* _Problem to work on_
Transcribe, word for word and without additions, each line below from the one containing "Walter Rodney’s Russian Revolution 101" through the one containing "Behind land policy", both ends included.
****************************************
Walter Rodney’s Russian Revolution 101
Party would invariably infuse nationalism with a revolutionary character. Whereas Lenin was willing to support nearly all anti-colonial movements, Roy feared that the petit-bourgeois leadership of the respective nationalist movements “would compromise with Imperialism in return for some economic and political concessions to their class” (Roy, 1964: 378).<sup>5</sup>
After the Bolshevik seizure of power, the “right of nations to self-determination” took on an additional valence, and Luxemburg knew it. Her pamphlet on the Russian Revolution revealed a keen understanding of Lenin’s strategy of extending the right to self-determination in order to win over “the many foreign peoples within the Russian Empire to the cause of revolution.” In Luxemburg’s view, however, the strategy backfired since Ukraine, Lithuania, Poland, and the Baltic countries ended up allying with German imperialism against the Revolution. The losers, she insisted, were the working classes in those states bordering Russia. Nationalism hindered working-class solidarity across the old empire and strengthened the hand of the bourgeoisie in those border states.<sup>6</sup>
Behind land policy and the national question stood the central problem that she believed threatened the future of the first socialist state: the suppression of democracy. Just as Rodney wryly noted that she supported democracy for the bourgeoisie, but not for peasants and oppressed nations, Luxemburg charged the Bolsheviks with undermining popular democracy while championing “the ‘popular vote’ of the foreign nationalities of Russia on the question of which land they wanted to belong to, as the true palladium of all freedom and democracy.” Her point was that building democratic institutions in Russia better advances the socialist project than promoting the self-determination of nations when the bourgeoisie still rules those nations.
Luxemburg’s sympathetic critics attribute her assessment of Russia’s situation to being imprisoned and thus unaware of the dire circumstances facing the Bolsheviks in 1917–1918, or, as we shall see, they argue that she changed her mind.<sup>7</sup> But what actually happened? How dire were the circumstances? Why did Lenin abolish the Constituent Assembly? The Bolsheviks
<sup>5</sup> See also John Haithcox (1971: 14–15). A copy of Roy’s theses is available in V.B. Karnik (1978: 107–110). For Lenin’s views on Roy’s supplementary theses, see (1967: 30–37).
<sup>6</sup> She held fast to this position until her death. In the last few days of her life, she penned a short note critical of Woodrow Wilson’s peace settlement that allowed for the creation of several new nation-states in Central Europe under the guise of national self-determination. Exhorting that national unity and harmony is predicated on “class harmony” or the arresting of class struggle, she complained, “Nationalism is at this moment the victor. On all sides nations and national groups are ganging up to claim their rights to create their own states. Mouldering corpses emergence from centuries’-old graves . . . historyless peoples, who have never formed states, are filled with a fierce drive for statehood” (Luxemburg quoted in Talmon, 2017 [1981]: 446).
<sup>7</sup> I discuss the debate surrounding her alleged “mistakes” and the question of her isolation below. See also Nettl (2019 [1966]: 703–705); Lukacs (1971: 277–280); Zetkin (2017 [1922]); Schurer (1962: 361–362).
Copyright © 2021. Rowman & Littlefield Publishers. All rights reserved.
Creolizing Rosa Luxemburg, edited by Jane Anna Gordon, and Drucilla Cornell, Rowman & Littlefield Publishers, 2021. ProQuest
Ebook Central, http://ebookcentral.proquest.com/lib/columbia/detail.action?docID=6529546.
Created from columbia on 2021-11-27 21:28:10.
****************************************
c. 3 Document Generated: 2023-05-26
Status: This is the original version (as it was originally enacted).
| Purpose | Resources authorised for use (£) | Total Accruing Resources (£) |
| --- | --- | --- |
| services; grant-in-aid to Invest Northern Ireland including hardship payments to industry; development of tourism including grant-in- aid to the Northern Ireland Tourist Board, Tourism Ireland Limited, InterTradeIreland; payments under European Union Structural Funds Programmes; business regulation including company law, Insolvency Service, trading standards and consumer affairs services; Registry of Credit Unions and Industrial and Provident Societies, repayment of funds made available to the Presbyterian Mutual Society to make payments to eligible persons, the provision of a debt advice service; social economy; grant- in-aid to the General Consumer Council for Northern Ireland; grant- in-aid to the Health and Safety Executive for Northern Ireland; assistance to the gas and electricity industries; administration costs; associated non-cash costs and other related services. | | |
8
****************************************
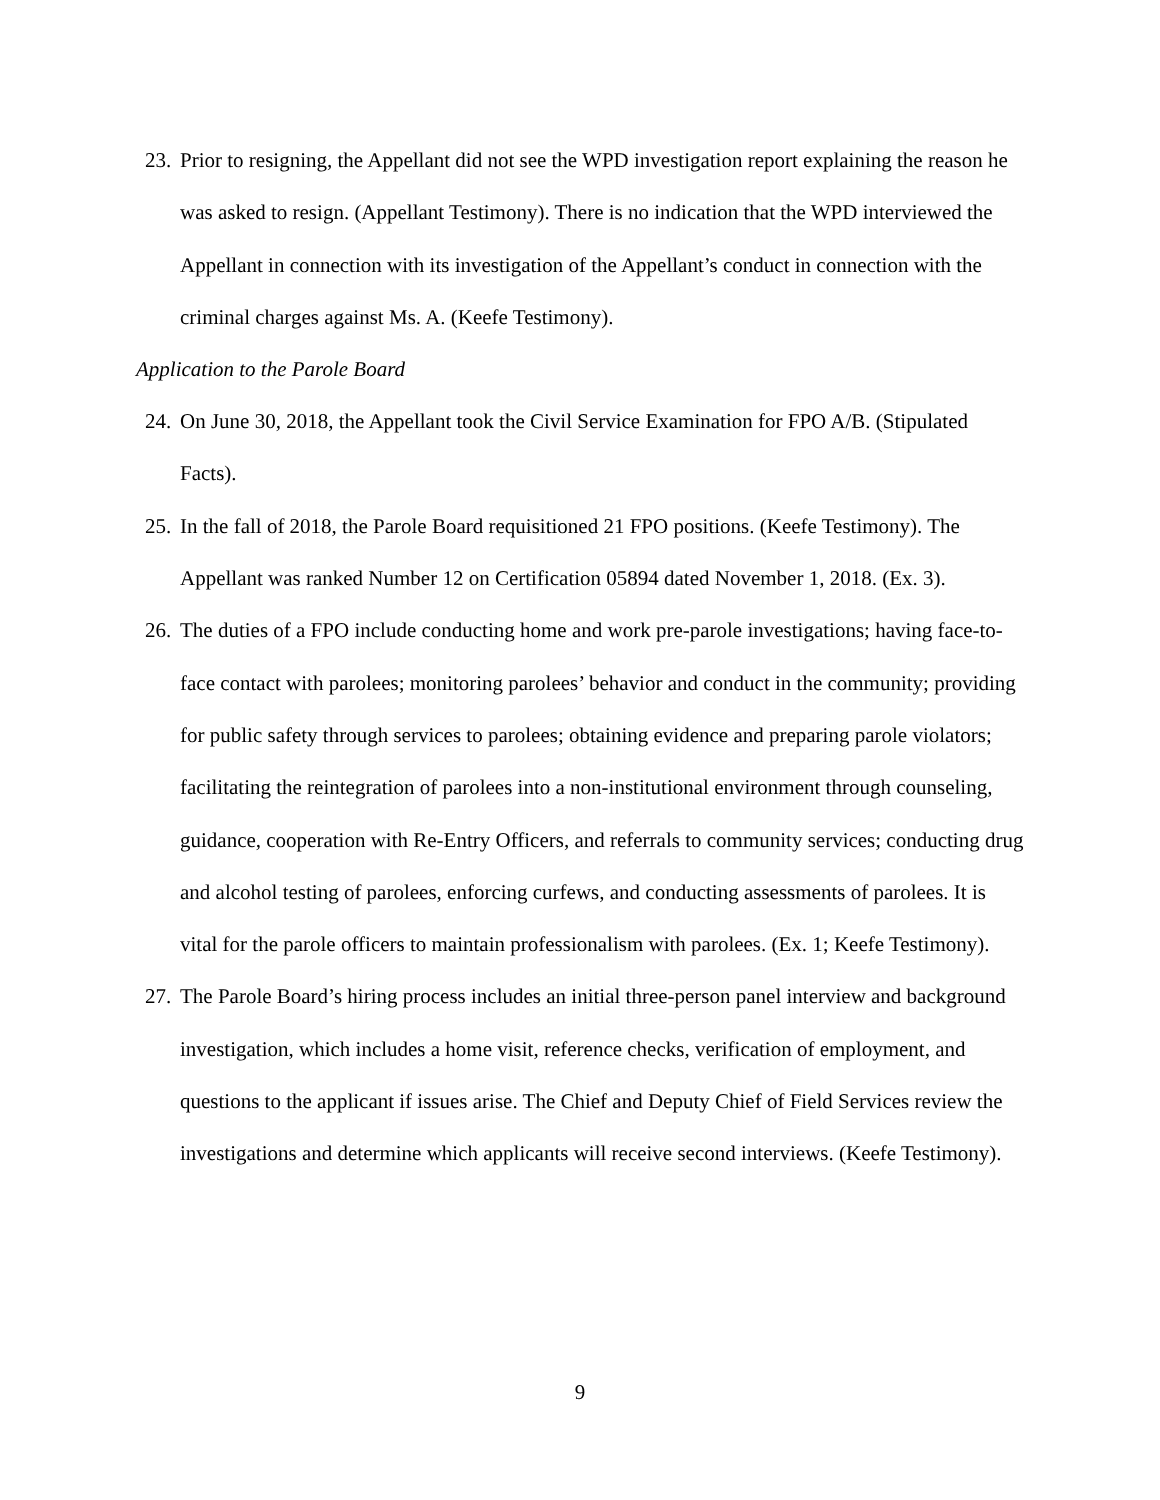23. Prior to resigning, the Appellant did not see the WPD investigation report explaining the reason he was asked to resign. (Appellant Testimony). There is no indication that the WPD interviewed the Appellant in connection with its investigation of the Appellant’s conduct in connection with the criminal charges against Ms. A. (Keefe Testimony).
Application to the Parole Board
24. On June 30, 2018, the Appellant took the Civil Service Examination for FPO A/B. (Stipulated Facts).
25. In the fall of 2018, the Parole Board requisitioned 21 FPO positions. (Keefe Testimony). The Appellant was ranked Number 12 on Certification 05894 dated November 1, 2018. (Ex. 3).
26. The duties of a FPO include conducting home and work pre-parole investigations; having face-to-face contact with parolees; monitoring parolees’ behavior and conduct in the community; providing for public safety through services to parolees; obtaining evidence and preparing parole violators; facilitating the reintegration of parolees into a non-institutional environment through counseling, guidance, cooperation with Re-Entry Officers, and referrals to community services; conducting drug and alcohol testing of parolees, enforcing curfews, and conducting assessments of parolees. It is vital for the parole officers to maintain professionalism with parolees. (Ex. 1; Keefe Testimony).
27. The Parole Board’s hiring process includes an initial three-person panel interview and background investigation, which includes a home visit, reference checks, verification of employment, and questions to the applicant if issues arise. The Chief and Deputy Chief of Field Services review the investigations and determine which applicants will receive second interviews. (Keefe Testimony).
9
****************************************
* _Output below_
Walter Rodney’s Russian Revolution 101
Party would invariably infuse nationalism with a revolutionary character. Whereas Lenin was willing to support nearly all anti-colonial movements, Roy feared that the petit-bourgeois leadership of the respective nationalist movements “would compromise with Imperialism in return for some economic and political concessions to their class” (Roy, 1964: 378).<sup>5</sup>
After the Bolshevik seizure of power, the “right of nations to self-determination” took on an additional valence, and Luxemburg knew it. Her pamphlet on the Russian Revolution revealed a keen understanding of Lenin’s strategy of extending the right to self-determination in order to win over “the many foreign peoples within the Russian Empire to the cause of revolution.” In Luxemburg’s view, however, the strategy backfired since Ukraine, Lithuania, Poland, and the Baltic countries ended up allying with German imperialism against the Revolution. The losers, she insisted, were the working classes in those states bordering Russia. Nationalism hindered working-class solidarity across the old empire and strengthened the hand of the bourgeoisie in those border states.<sup>6</sup>
Behind land policy and the national question stood the central problem that she believed threatened the future of the first socialist state: the suppression of democracy. Just as Rodney wryly noted that she supported democracy for the bourgeoisie, but not for peasants and oppressed nations, Luxemburg charged the Bolsheviks with undermining popular democracy while championing “the ‘popular vote’ of the foreign nationalities of Russia on the question of which land they wanted to belong to, as the true palladium of all freedom and democracy.” Her point was that building democratic institutions in Russia better advances the socialist project than promoting the self-determination of nations when the bourgeoisie still rules those nations.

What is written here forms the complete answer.